Uyku; aklı sikik gibi olanlar için mükemmel bir kaçış yoludur. Benim içinde öyle.

Bebeğim,
Nasılsın? Görüşemiyoruz bayadır. Yokluğuna bile hasret bırakıyorsun. Yokluğun, benim varlığımdan bile daha çok yer kaplıyor siktiğimin dünya denen gezegeninde. Yokluğuna bile aşığım senin. Bu öyle bir şeyki varlığında yokluğuna, yokluğunda varlığına özlem duyuyorum. Doktor efsun hanımın yanındaydım dün yine. Aslında çok iyi bir doktor biliyormusun. Anlamasada anlıyormuş gibi yapmasını çok iyi biliyor. Her gidişimde ilaçlarımın bazılarını eksiltiyor, bazılarının ise dozunu arttırıyordu. Bir şeyler anlatabildiğim tek canlı varlık doktor efsun hanımdı. Hatırlıyormusun bebeğim, biz seninle ayrı dünyaların insanlarıyız demiştin bir keresinde. Evet doğru diyorsun, biz seninle ayrı dünyaların insanlarıyız. Kafana estiğinde bir cigaralık sarmassın sen, kahvaltını biranla yapmazsın, kafan güzel gezmezsin, uyurken kâbus görmezsin, babandan nefret etmezsin, doğru söylüyorsun. Biz seninle ayrı dünyaların insanlarıyız. Benim dünyam; karanlık ve kirli. Senin dünyan; aydınlık ve temiz. Karanlık olan dünyama ay gibi parlamıştın sen. Fakat farketmemişim, ayın karanlık yüzüymüşsün. Sen uzun süre bakınca kör olduğum güneşsin. Bak bebeğim, beni öldürmüşken ona hayat veriyorsun ya, Allah onu senden alsın. Bunu istemek en doğal hakkım, sakın ola bana kızma. Kendime hak olarak gördüğüm tek şey bu zaten yaşamım boyunca. Yaşamım boyunca diyorum, benim öldüğüm tarih "çocukluğum".

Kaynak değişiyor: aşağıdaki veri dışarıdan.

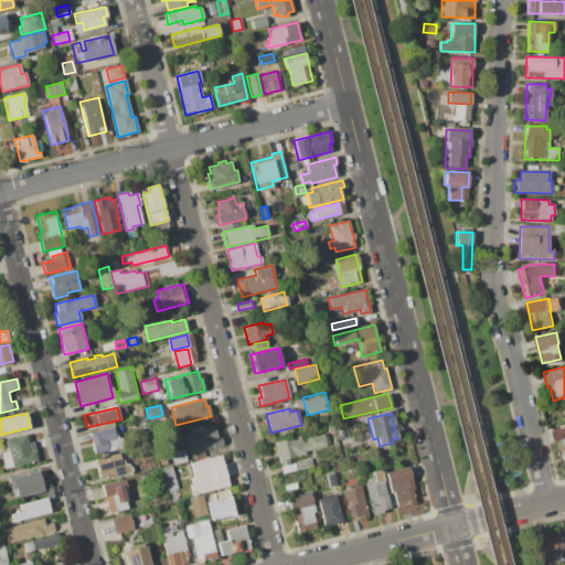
[(334,426),(342,424),(347,437),(338,439),(334,426)]
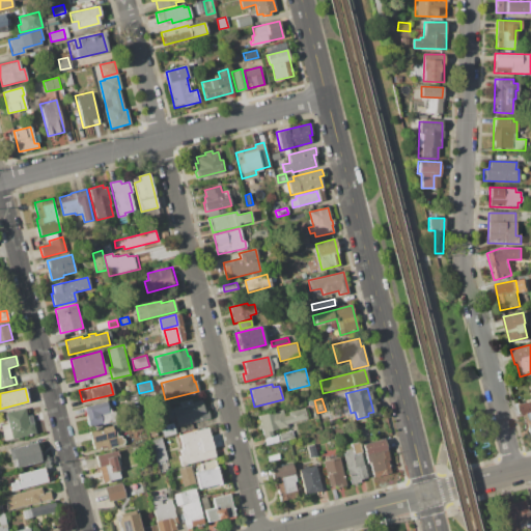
[(166,411),(179,407),(178,402),(190,400),(190,402),(201,399),(203,409),(207,408),(210,417),(176,425),(174,418),(169,420),(166,411)]
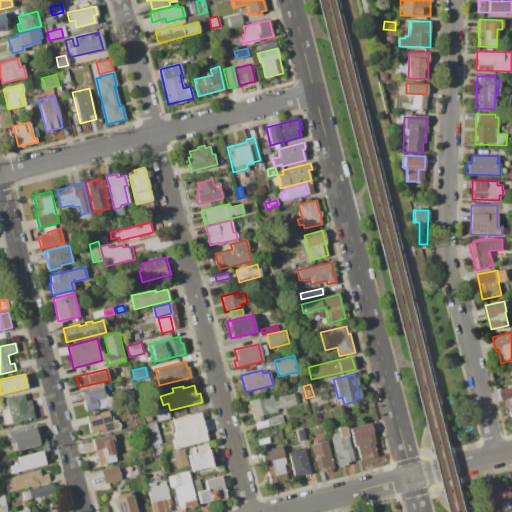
[(80,392),(103,386),(106,399),(96,401),(98,409),(85,412),(80,392)]
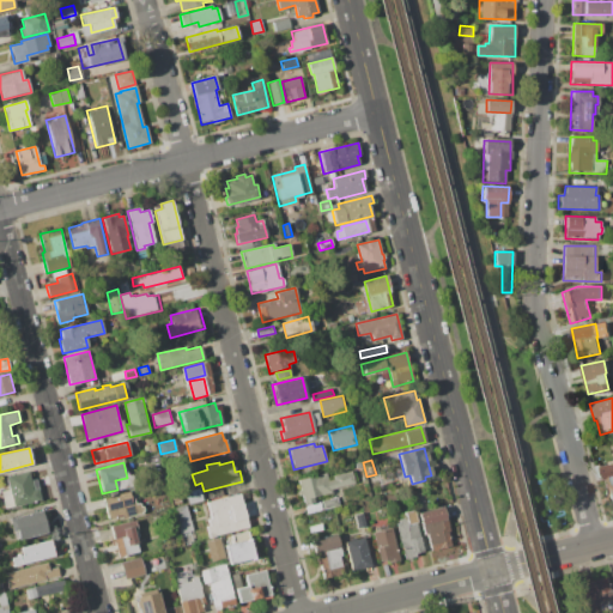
[(600,467),(612,463),(612,503),(612,504),(608,489),(605,490),(600,467)]
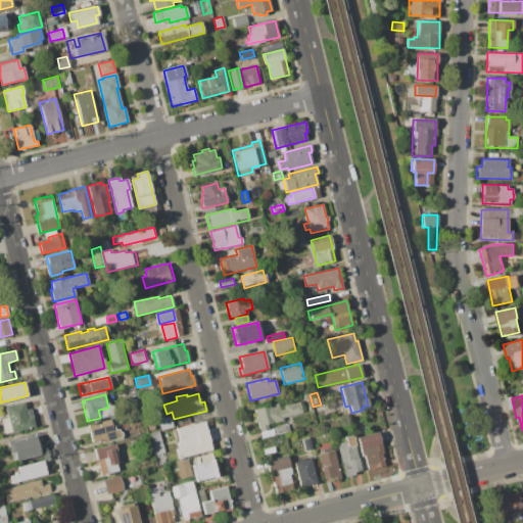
[(6,407),(25,401),(27,410),(31,409),(35,427),(6,435),(2,419),(8,418),(6,407)]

Hepinizin "canı cehenneme" fakat onunki "cennete", benimki ise "çöplüğe".

Bebeğim,
Öpüyorum dudaklarından. Sarılıyorum beline. Okşuyorum saçlarını. Kokunu içime çekiyorum doya doya. Bunların hepsini tek bir fotoğrafla yapıyorum. Sana mektuplar yazıyorum uzun uzun, sonra o mektupları kendime gönderiyorum. Hayaller kuruyorum seninle, sonra o hayalleri tek başıma yıkıyorum. İki fincan kahve yapıyorum seninle içmek için, ikisinide kendim içiyorum.
Merak etme bebeğim, yokluğunla aram çok iyi.